ТЕКСТОВЫЙ БЛОК:
Пока «Котти и Ко» собирались вместе, в других местах выселения продолжались. Однажды Нурие познакомилась с женщиной, оказавшейся в ситуации, похожей на ее. Розмари было больше шестидесяти, и она тоже была прикована к инвалидному креслу. Ее так же выселяли из собственной квартиры в одном из районов Берлина, потому что она не могла больше платить за жилье.
– Она много перенесла в Восточной Германии во время коммунистического режима. Ее мучили, она была совсем больна: психически и физически, – вспоминает Нурие. – Меня очень тронуло, что эту женщину пытались выкинуть на улицу.
Поэтому Нурие попыталась предпринять более решительные действия. Когда она слышала о выселении кого-то из жилья, она направлялась туда, часто вместе с Таиной. Пользуясь своим инвалидным креслом, она блокировала проход, так что приставы не могли попасть внутрь.
– Я так разозлилась, что решила блокировать выход любым возможным способом, – говорит она.
Когда прибыли полицейские и попытались ее передвинуть, она предупредила, что ей совсем недавно сделали операцию по удалению желчного пузыря. Это было абсолютной правдой.

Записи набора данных
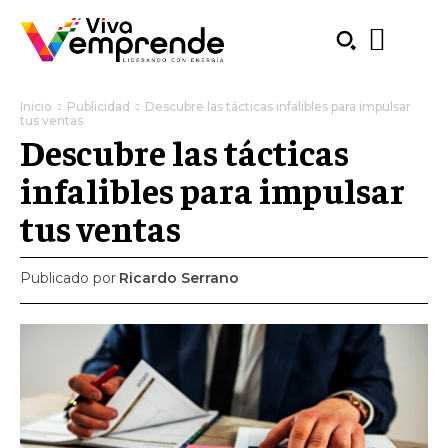
Inicio
Publicidad
Descubre las tácticas infalibles para impulsar
tus ventas
Descubre las tácticas
infalibles para impulsar
tus ventas
Publicado por
Ricardo Serrano
SUBSCRIBE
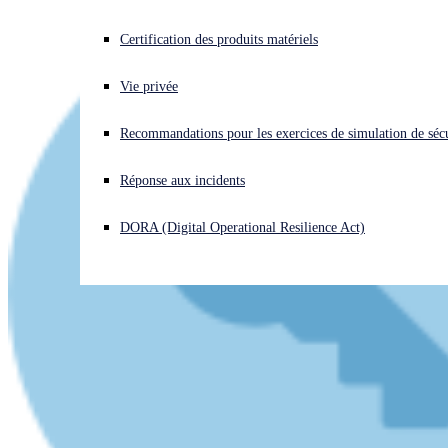
Vous subissez une cyberattaque ? Obtenez une aide immédiate.
Certification des produits matériels
Se connecter
Vie privée
Open search
Recommandations pour les exercices de simulation de sécu
Open language switcher
Français
Réponse aux incidents
DORA (Digital Operational Resilience Act)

ЗАДАНИЯ К ТЕКСТУ:
1. Ответьте на вопросы по тексту о выселениях.
(a) Сколько лет было Розмари?
(b) С кем Нурие часто отправлялась туда, где кого-то выселяли?
(c) Какую операцию незадолго до этого перенесла Нурие?
2. Перепишите из текста о выселениях фрагмент от слов «Поэтому Нурие попыталась» до слов «было абсолютной правдой.».
3. Продолжите текст о выселениях после его последнего предложения.

ОТВЕТЫ:
1.
(a) Розмари было больше шестидесяти лет.
(b) Нурие часто отправлялась туда вместе с Таиной.
(c) Нурие незадолго до этого сделали операцию по удалению желчного пузыря.

2.
Поэтому Нурие попыталась предпринять более решительные действия. Когда она слышала о выселении кого-то из жилья, она направлялась туда, часто вместе с Таиной. Пользуясь своим инвалидным креслом, она блокировала проход, так что приставы не могли попасть внутрь.
– Я так разозлилась, что решила блокировать выход любым возможным способом, – говорит она.
Когда прибыли полицейские и попытались ее передвинуть, она предупредила, что ей совсем недавно сделали операцию по удалению желчного пузыря. Это было абсолютной правдой.

3.
– Я сказала: если вы меня тронете и со мной что-нибудь случится, а у меня есть все эти свидетели вокруг, вам будет очень плохо… Я не буду сопротивляться, не буду ругаться с вами, но вы поступаете неправильно. Не прикасайтесь ко мне.
– Видели бы вы их лица. Они совсем не ожидали такого, – рассказывала мне Таина. – Такой протест. Мусульманка в инвалидном кресле, не двигающаяся с места и не испугавшаяся их. Вся их команда выглядела как Дарт Вейдер, а она просто сидела там в своем кресле, улыбалась и говорила: «Я не сдвинусь с места».
Но Розмари выгнали из дома. А через два дня в холодном приюте для бездомных она умерла от сердечного приступа.
Вскоре после этого Нурие сама вынуждена была покинуть свой дом. После долгих и непростых поисков соратники нашли ей другую квартиру недалеко от их района.
Тогда «Котти и Ко» активизировал свою деятельность. Они больше выступали с протестами, доказывали свою правоту, чаще организовывали марши, привлекали больше внимания средств массовой информации. Они активнее копались в финансах компаний, которые владели их домами, и обнаружили, что даже городские политики не понимали нелепые контракты, составленные давным-давно[263].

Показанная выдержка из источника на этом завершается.